#### Task brief
Say how many lines in the entries below have the word "APERTURE" in them, giving only the number.

#### Data extracts
#####
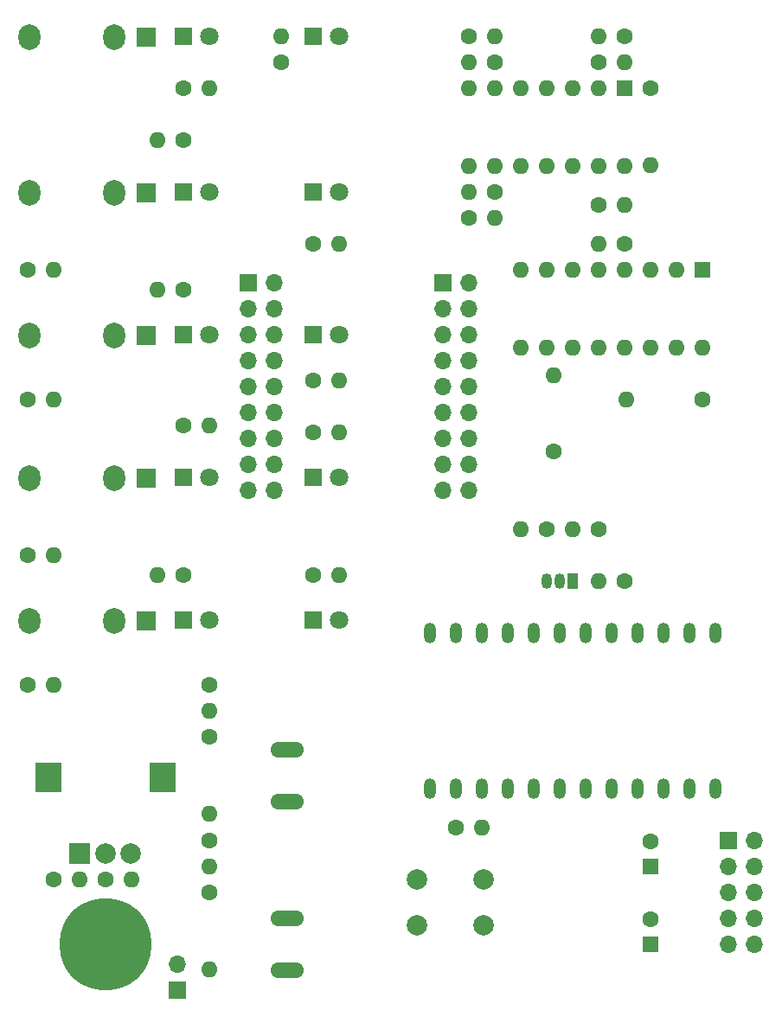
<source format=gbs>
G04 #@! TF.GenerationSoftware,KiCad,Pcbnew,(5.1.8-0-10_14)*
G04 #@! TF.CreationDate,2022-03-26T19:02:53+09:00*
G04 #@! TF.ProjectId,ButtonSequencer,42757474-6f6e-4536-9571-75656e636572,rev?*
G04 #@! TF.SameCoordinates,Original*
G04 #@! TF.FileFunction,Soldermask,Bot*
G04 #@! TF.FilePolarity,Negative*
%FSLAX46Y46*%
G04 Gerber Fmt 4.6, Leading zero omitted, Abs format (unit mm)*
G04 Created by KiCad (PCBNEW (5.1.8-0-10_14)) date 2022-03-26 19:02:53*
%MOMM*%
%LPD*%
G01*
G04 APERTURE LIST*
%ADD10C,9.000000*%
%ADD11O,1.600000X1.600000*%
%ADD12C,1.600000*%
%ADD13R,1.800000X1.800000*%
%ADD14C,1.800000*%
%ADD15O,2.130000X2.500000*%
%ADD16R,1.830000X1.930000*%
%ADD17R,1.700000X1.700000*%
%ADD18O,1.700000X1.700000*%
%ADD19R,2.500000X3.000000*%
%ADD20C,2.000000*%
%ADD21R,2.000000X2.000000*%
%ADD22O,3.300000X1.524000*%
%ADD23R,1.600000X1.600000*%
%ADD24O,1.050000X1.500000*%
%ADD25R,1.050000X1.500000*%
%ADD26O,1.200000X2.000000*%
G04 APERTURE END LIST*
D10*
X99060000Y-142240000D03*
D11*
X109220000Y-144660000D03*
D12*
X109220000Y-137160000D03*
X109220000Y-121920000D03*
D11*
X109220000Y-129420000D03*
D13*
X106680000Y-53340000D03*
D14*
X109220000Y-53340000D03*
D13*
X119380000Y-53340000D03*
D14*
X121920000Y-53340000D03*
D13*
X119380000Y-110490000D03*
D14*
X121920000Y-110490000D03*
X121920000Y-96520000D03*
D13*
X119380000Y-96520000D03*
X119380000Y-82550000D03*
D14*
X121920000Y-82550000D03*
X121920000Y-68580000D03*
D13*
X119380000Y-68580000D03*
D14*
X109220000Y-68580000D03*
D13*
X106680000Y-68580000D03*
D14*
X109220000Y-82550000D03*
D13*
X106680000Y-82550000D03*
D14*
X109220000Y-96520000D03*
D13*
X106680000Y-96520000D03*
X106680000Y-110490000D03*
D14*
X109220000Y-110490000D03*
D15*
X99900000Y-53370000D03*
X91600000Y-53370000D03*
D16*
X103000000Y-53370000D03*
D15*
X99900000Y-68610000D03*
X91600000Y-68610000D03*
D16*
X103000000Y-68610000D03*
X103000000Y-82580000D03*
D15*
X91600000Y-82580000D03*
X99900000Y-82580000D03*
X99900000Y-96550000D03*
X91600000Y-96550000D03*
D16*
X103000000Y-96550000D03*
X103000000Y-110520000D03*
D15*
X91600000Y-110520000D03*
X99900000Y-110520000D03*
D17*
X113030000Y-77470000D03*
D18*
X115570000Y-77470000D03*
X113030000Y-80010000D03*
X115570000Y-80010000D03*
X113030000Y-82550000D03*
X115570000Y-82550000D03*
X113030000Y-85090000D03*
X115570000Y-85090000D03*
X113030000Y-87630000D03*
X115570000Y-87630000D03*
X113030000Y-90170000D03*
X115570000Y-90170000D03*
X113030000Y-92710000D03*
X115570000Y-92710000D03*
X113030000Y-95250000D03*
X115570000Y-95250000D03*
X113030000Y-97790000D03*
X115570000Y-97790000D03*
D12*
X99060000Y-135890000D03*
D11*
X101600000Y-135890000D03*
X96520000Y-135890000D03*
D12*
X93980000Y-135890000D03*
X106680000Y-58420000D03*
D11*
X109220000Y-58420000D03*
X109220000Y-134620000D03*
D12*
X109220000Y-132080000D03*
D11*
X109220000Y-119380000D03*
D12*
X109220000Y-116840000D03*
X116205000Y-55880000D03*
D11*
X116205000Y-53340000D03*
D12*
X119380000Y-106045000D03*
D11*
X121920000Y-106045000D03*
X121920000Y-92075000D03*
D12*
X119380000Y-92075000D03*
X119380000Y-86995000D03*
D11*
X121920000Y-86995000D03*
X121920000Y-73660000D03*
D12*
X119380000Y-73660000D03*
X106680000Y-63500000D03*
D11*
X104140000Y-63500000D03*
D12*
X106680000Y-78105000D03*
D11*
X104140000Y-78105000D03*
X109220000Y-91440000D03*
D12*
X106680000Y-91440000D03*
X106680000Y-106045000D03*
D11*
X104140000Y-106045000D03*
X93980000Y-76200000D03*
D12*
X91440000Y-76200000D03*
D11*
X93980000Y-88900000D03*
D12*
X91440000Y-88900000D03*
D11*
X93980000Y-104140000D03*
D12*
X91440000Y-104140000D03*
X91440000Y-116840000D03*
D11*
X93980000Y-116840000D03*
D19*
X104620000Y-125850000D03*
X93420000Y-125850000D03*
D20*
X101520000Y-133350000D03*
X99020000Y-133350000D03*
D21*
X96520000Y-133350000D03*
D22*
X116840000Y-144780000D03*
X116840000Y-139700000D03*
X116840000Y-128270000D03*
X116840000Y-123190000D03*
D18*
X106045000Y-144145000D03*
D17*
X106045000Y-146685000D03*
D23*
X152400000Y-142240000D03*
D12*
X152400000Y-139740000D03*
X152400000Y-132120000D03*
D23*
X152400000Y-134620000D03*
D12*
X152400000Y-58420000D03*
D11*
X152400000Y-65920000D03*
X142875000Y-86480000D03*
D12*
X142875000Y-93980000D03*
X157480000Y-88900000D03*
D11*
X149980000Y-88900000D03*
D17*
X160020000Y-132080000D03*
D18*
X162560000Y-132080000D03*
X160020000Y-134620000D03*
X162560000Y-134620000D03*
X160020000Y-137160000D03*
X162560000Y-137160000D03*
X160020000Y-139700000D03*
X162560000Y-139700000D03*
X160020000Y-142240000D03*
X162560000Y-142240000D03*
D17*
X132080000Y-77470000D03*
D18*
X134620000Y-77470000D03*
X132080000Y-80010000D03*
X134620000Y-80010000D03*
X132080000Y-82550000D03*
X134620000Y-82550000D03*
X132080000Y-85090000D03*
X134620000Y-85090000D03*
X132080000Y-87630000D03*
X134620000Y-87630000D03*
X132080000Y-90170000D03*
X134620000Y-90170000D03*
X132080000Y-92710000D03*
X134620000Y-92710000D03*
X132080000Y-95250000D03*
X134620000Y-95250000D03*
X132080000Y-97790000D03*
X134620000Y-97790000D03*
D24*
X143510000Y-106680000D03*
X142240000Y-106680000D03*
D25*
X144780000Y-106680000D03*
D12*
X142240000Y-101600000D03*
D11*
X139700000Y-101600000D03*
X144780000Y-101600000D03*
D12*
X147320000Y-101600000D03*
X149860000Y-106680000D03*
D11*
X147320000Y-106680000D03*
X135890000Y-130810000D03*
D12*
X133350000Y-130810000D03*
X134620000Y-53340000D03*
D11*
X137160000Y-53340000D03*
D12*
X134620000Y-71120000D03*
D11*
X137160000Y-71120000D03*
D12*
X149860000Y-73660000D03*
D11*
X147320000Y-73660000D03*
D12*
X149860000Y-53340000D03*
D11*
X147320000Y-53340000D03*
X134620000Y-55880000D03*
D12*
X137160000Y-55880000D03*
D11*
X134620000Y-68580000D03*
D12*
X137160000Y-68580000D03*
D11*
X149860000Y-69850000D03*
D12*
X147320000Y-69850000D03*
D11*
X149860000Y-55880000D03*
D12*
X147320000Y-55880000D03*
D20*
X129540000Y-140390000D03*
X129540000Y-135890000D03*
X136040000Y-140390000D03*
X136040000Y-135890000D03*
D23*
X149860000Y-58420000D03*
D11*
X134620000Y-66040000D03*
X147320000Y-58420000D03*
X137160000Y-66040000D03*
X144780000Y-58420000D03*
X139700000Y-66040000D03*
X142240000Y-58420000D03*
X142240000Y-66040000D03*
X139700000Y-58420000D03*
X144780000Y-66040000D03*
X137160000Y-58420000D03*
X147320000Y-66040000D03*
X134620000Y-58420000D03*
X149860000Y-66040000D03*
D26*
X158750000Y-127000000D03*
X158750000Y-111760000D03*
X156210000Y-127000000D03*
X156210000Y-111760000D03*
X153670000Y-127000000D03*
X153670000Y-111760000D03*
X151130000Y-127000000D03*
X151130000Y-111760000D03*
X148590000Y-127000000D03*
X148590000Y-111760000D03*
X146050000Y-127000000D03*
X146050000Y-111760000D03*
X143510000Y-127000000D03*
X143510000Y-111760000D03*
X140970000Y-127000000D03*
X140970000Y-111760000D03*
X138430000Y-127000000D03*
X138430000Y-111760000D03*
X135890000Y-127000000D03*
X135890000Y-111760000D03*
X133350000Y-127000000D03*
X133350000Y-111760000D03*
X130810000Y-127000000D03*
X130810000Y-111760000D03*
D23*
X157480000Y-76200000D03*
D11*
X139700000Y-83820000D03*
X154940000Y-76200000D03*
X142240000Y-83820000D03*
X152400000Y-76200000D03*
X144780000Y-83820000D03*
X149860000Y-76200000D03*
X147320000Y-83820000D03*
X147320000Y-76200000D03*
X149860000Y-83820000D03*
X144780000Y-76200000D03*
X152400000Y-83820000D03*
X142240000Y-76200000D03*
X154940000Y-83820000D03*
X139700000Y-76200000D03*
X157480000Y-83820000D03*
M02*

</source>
#####
#### Written answer
2